_Exercise objective_. Going through the entries below, find how many lines hold "Calle", then give that number alone.

(Stored items)
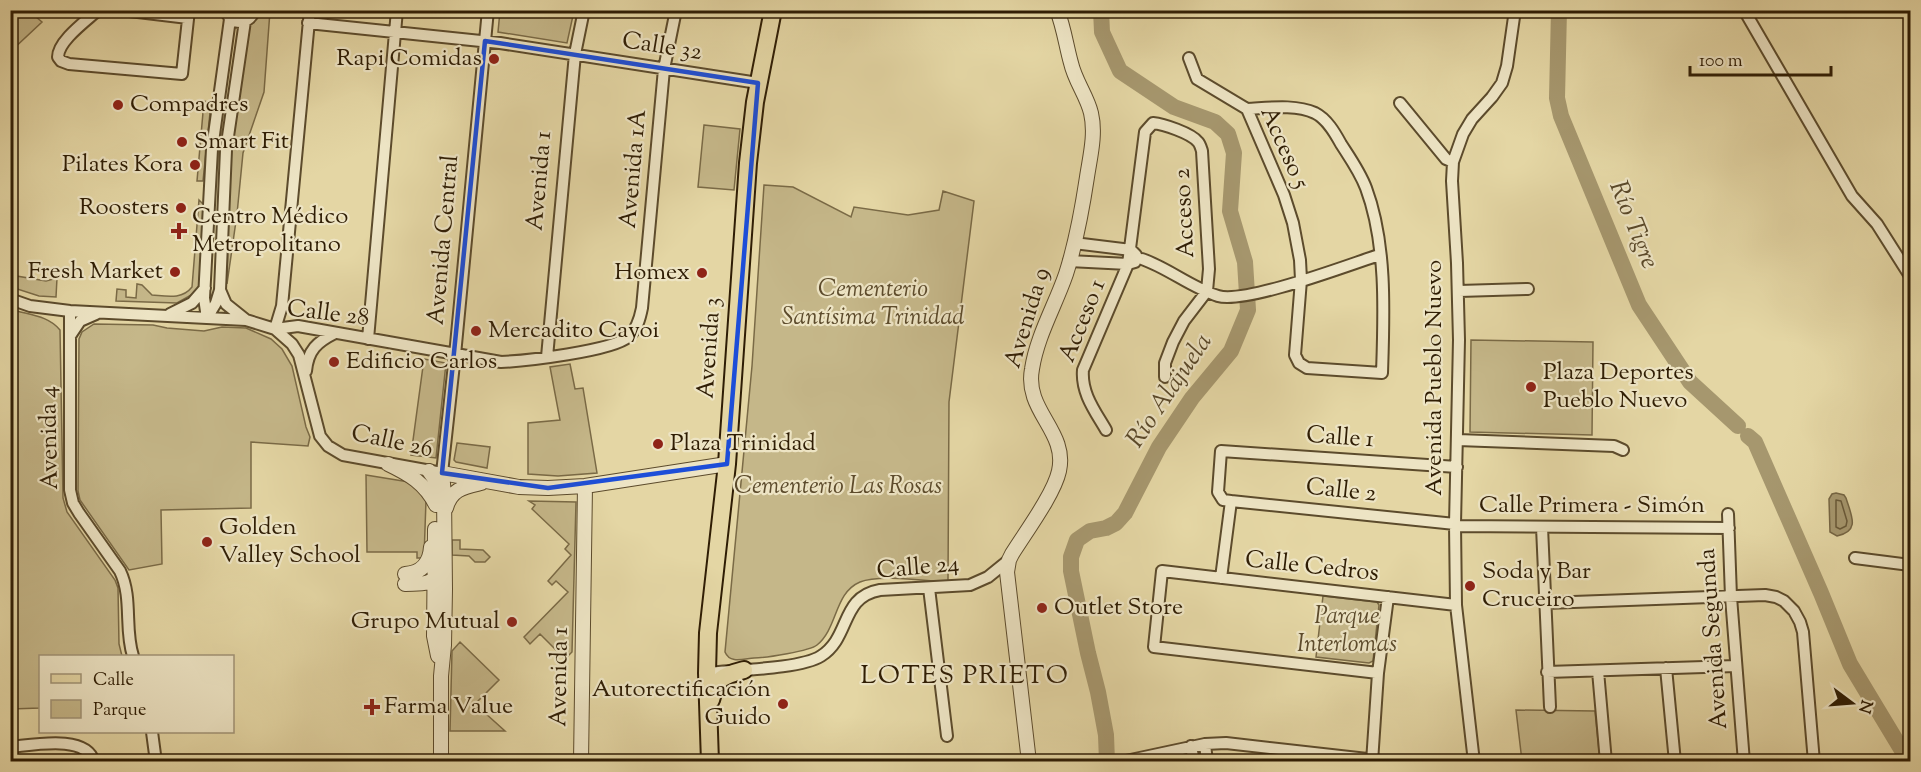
<svg xmlns="http://www.w3.org/2000/svg" width="1921" height="772" font-family="'Sorts Mill Goudy',serif">
	<style>
		.green { fill: #c5b789; stroke: #7a6a46; stroke-width: 1.5 }
		.water { fill: #a6976e; stroke: #766644; stroke-width: 1.5 }
		.lines { fill: none; stroke-linecap: round; stroke-linejoin: round }
		.shore { stroke: #6a5a39; stroke-width: 1.5 }
		.river { stroke: #a6976e; stroke-width: 16 }
		.minor-casing { stroke: #5c4b2c; stroke-width: 14 }
		.tertiary-casing { stroke: #5c4b2c; stroke-width: 16 }
		.primary-casing { stroke: #2f1d04; stroke-width: 20 }
		.minor { stroke: #ede4c4; stroke-width: 10 }
		.tertiary { stroke: #ede4c4; stroke-width: 14 }
		.primary { stroke: #e4d6a4; stroke-width: 16 }
		.marked { fill: none; stroke: #1d4ed8; stroke-width: 4.5; stroke-linejoin: round }
		.poi-dot { fill: #8f2418; stroke: #ede4c4; stroke-width: 2 }
		.labels { text-anchor: middle; dominant-baseline: central; stroke-width: 4.5; stroke-linejoin: round; paint-order: stroke }
		.street-label { font-size: 24px; fill: #2f1d04; stroke: #ede4c4 }
		.poi-label { font-size: 24px; fill: #2f1d04; stroke: #ede4c4; text-anchor: start }
		.park-label { font-size: 24px; font-style: italic; fill: #5c4b2c; stroke: #ede4c4 }
		.water-label { font-size: 26px; font-style: italic; fill: #594829; stroke: #ede4c4 }
		.neighbourhood-label { font-size: 26px; letter-spacing: 1.5px; fill: #2f1d04; stroke: #ede4c4 }
	</style>
	<rect width="100%" height="100%" fill="#e4d6a4"/>
	<filter id="stains"><feTurbulence type="fractalNoise" baseFrequency=".00333" numOctaves="4"/><feColorMatrix values="0 0 0 0 .2 0 0 0 0 .09 0 0 0 0 .02 0 0 0 .5 -.17"/></filter>
	<radialGradient id="worn" r=".72"><stop offset=".6" stop-color="#630" stop-opacity="0"/><stop offset="1" stop-color="#630" stop-opacity=".3"/></radialGradient>
	<path class="green" d="M10,11L21,15L26,11H29L42,22L11,51Z
		M259,11H270L264,92L243,153L237,214L227,284L230,145L248,25L255,20Z
		M500,11H574L567,43L498,32Z
		M204,101L211,103L203,181H197Z
		M704,125L740,129L734,190L698,187Z
		M764,185L793,187L851,217L854,207L908,215L939,210L943,191L974,201L949,402L948,582C927,581 879,574 860,582C834,593 838,628 817,645C810,651 765,658 754,658C743,659 730,664 725,652L752,366Z
		M199,200L203,204L201,279L198,288L193,294L177,303L116,301L117,289L126,290V297L136,298L137,284L142,285L152,295C166,296 182,300 192,287Z
		M11,249H12L11,275L46,281L57,278L56,297L39,296L11,287Z
		M10,309C28,315 48,315 60,330L63,498L67,512L115,580L118,588L119,644L122,656H40V708L11,709Z
		M94,324L153,325L167,328L204,331L222,327L246,328L271,339L282,349L292,366L306,427L310,437L308,446L251,442V508L161,510L162,564L129,570L80,500L78,491L79,339L82,332Z
		M1471,340L1593,342L1592,435L1470,432Z
		M424,359L446,363L436,458L411,455Z
		M570,364L575,389L583,388L597,473L558,476L528,474V423L560,420L550,367Z
		M457,443L490,447L487,468L456,462L454,460Z
		M366,475L409,482L417,487L426,500L424,558H417V552H367Z
		M529,501L576,502L572,652L565,659L540,634L530,644L524,637L568,592L556,581L552,585L548,581L571,555L565,549L569,544L532,509L535,505Z
		M452,540H460V549L483,550L490,557L485,562H475L469,556L452,555Z
		M1323,596L1377,602L1379,605L1373,661L1369,663L1316,657Z
		M460,642L499,680L475,704L505,731H450L452,651Z
		M1516,710L1595,711L1600,761H1522Z"/>
	<path class="water" d="M1836,493L1844,495L1846,498C1851,515 1861,531 1837,536L1830,532L1829,499L1832,494Z"/>
	<g class="lines">
		<path class="shore" d="M1836,500L1841,501L1847,521L1846,526L1840,529L1836,527Z"/>
		<path class="river" d="M1101,10L1102,32L1120,71L1174,107L1215,122L1228,134L1234,153L1230,211L1245,262L1248,310L1231,351L1192,398L1159,447L1125,513L1116,523L1106,528L1090,531L1077,540L1071,557V571L1088,653L1098,692L1106,735L1107,762
			M1559,10L1557,98L1561,116L1639,305L1690,382L1738,426
			M1748,436L1755,442L1821,593L1850,664L1909,762"/>
		<g class="minor-casing">
			<path id="minor" d="M98,10C86,21 58,41 58,57L61,61L69,64L182,74L189,10
				M121,10L188,18
				M225,10C232,26 248,26 255,10
				M1744,10L1852,196L1877,224L1910,276
				M308,23L500,43L758,83
				M1189,58L1197,79L1247,109L1284,195L1293,223L1300,260L1301,280L1295,355L1299,363L1307,368L1382,373C1384,314 1387,244 1366,188C1360,172 1350,158 1341,144C1335,133 1327,119 1315,113C1295,104 1268,108 1247,109
				M1400,103L1446,159L1453,162
				M1074,243L1131,250L1136,255
				M1142,259C1168,268 1192,288 1218,296C1246,304 1348,265 1379,255
				M1069,261L1128,264L1135,262
				M220,290L226,304L246,320
				M1459,291L1528,289
				M10,299L30,306L70,311L246,320L275,329L298,326L501,362C525,361 612,351 628,337C637,330 640,318 642,308L664,69L676,10
				M70,311V490L73,503L79,513L120,571C133,598 124,629 133,656
				M170,314L192,303L205,288
				M207,318L216,303L220,290L226,150L245,21
				M207,318L204,298L212,149L230,19
				M275,329L292,344L299,355L320,436L328,446L343,455L442,473L455,355L488,10
				M275,329L282,306L310,10
				M70,336L80,321L96,314
				M368,339L397,10
				M547,357L575,54L584,10
				M306,371C308,350 317,342 335,333
				M1106,430C1095,411 1081,393 1083,370L1128,264L1145,132L1153,123C1163,124 1191,133 1198,142C1200,144 1201,148 1202,151L1209,269L1207,291L1184,321L1173,342L1165,363V377
				M1458,440L1614,446L1623,450
				M1728,514L1731,597L1744,762
				M1455,524L1231,501L1223,500L1218,492L1221,451L1457,467
				M1455,526L1729,528
				M1542,527L1550,707
				M1855,558L1910,565
				M1221,578L1231,501
				M929,588L947,736
				M1546,603L1765,595L1776,597L1784,601L1794,611L1800,622L1803,632L1814,762
				M1666,668L1675,762
				M1598,671L1606,762
				M1547,672L1736,666
				M707,673C734,670 801,669 821,656C851,637 840,597 880,590L970,585L988,577L1009,560
				M1378,673L1154,647L1162,571L1456,605
				M152,732L156,762
				M1205,744L1207,762
				M1191,746L1194,762
				M10,747C33,745 87,734 94,762
				M951,761L952,762
				M1121,762L1205,744L1226,743L1394,762
				M1372,762L1378,673L1388,597
				M1474,762L1456,605L1455,524L1459,340L1457,263L1452,181L1453,162L1463,134L1472,119L1492,97L1502,83L1507,66L1515,10"/>
		</g>
		<g class="tertiary-casing">
			<path id="tertiary" d="M388,464C409,474 425,483 436,505
				M429,471L436,481L440,493
				M442,473L519,487L548,488L585,486L727,464
				M446,508C451,489 464,487 481,483
				M435,529L434,636L438,656
				M405,574C421,573 430,564 431,547
				M405,584C417,583 431,586 438,575
				M441,762V676L444,645L445,589L444,495L442,473
				M581,762L585,486
				M1029,762L1007,572L1009,560L1012,554C1025,533 1054,494 1059,471C1068,431 1024,411 1032,369C1037,336 1055,306 1066,274C1076,243 1082,210 1087,177C1090,157 1096,134 1091,113C1087,96 1075,81 1071,63C1066,45 1064,28 1057,10"/>
		</g>
		<g class="primary-casing">
			<path id="primary" d="M711,700C717,677 723,676 744,670
				M710,762L707,673L708,633L727,464L748,163L755,102L773,10"/>
		</g>
		<use href="#minor" class="minor"/>
		<use href="#tertiary" class="tertiary"/>
		<use href="#primary" class="primary"/>
	</g>
	<path class="marked" d="M485,41L758,83L727,464L548,488L442,473Z"/>
	<g class="poi-dot">
		<circle cx="494" cy="59" r="6"/>
		<circle cx="118" cy="105" r="6"/>
		<circle cx="182" cy="142" r="6"/>
		<circle cx="195" cy="165" r="6"/>
		<circle cx="181" cy="208" r="6"/>
		<path d="M176 222h6v6h6v6h-6v6h-6v-6h-6v-6h6z"/>
		<circle cx="175" cy="272" r="6"/>
		<circle cx="702" cy="273" r="6"/>
		<circle cx="476" cy="331" r="6"/>
		<circle cx="334" cy="362" r="6"/>
		<circle cx="1531" cy="387" r="6"/>
		<circle cx="658" cy="444" r="6"/>
		<circle cx="207" cy="542" r="6"/>
		<circle cx="1470" cy="586" r="6"/>
		<circle cx="1042" cy="608" r="6"/>
		<circle cx="512" cy="622" r="6"/>
		<circle cx="783" cy="704" r="6"/>
		<path d="M369 698h6v6h6v6h-6v6h-6v-6h-6v-6h6z"/>
	</g>
	<g class="labels">
		<g class="street-label">
			<text transform="translate(662 47) rotate(9)">Calle 32</text>
			<text transform="translate(1284 148) rotate(66)">Acceso 5</text>
			<text transform="translate(634 169) rotate(-85)">Avenida 1A</text>
			<text transform="translate(540 181) rotate(-85)">Avenida 1</text>
			<text transform="translate(1185 213) rotate(-93)">Acceso 2</text>
			<text transform="translate(444 240) rotate(-85)">Avenida Central</text>
			<text transform="translate(328 314) rotate(7)">Calle 28</text>
			<text transform="translate(1028 318) rotate(-73)">Avenida 9</text>
			<text transform="translate(1083 321) rotate(-68)">Acceso 1</text>
			<text transform="translate(710 348) rotate(-86)">Avenida 3</text>
			<text transform="translate(1435 378) rotate(-90)">Avenida Pueblo Nuevo</text>
			<text transform="translate(50 438) rotate(-91)">Avenida 4</text>
			<text transform="translate(1340 438) rotate(4)">Calle 1</text>
			<text transform="translate(392 442) rotate(12)">Calle 26</text>
			<text transform="translate(1341 491) rotate(6)">Calle 2</text>
			<text x="1592" y="506">Calle Primera - Simón</text>
			<text transform="translate(1312 567) rotate(6)">Calle Cedros</text>
			<text transform="translate(918 568) rotate(-5)">Calle 24</text>
			<text transform="translate(1714 639) rotate(-94)">Avenida Segunda</text>
			<text transform="translate(560 677) rotate(-89)">Avenida 1</text>
		</g>
		<g class="poi-label">
			<text x="482" y="59" text-anchor="end">Rapi Comidas</text>
			<text x="130" y="105">Compadres</text>
			<text x="194" y="142">Smart Fit</text>
			<text x="183" y="165" text-anchor="end">Pilates Kora</text>
			<text x="169" y="208" text-anchor="end">Roosters</text>
			<text x="192" y="217">Centro Médico<tspan x="192" dy="28">Metropolitano</tspan></text>
			<text x="163" y="272" text-anchor="end">Fresh Market</text>
			<text x="690" y="273" text-anchor="end">Homex</text>
			<text x="488" y="331">Mercadito Cayoi</text>
			<text x="346" y="362">Edificio Carlos</text>
			<text x="1543" y="373">Plaza Deportes<tspan x="1543" dy="28">Pueblo Nuevo</tspan></text>
			<text x="670" y="444">Plaza Trinidad</text>
			<text x="219" y="528">Golden<tspan x="219" dy="28">Valley School</tspan></text>
			<text x="1482" y="572">Soda y Bar<tspan x="1482" dy="28">Cruceiro</tspan></text>
			<text x="1054" y="608">Outlet Store</text>
			<text x="500" y="622" text-anchor="end">Grupo Mutual</text>
			<text x="771" y="690" text-anchor="end">Autorectificación<tspan x="771" dy="28">Guido</tspan></text>
			<text x="384" y="707">Farma Value</text>
		</g>
		<g class="park-label">
			<text x="873" y="290">Cementerio<tspan x="873" dy="28">Santísima Trinidad</tspan></text>
			<text x="838" y="487">Cementerio Las Rosas</text>
			<text x="1347" y="617">Parque<tspan x="1347" dy="28">Interlomas</tspan></text>
		</g>
		<g class="water-label">
			<text transform="translate(1633 225) rotate(68)">Río Tigre</text>
			<text transform="translate(1170 391) rotate(-56)">Río Alajuela</text>
		</g>
		<g class="neighbourhood-label">
			<text x="965" y="676">LOTES PRIETO</text>
		</g>
	</g>
	<rect width="1921" height="772" fill="none" stroke="#e4d6a4" stroke-width="36"/>
	<rect x="12" y="12" width="1897" height="748" fill="none" stroke="#2f1d04" stroke-width="3"/>
	<rect x="18" y="18" width="1885" height="736" fill="none" stroke="#2f1d04" stroke-width="1.5"/>
	<rect x="39" y="655" width="195" height="78" fill="#ede4c4" stroke="#a19477" stroke-width="1.5"/>
	<rect x="51" y="674" width="30" height="9" fill="#e4d6a4" stroke="#a19477" stroke-width="1.5"/>
	<text x="93" y="685" font-size="18" fill="#2f1d04">Calle</text>
	<rect x="51" y="700" width="30" height="18" fill="#c5b789" stroke="#a19477" stroke-width="1.5"/>
	<text x="93" y="715" font-size="18" fill="#2f1d04">Parque</text>
	<g transform="translate(1852 703) rotate(106)" stroke="#ede4c4" stroke-width="4.5" paint-order="stroke">
	<path d="M0-4.5L10 22L0 15L-10 22Z" fill="#2f1d04"/>
	<text y="-9" font-size="16" font-weight="bold" text-anchor="middle" fill="#2f1d04">N</text>
	</g>
	<path d="M1690 66v9h141v-9" fill="none" stroke="#2f1d04" stroke-width="3"/>
	<text x="1699" y="66" font-size="18" fill="#2f1d04" stroke="#ede4c4" stroke-width="4.5" paint-order="stroke">100 m</text>
	<rect width="100%" height="100%" filter="url(#stains)"/>
	<rect width="100%" height="100%" fill="url(#worn)"/>
</svg>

_Response area_. 9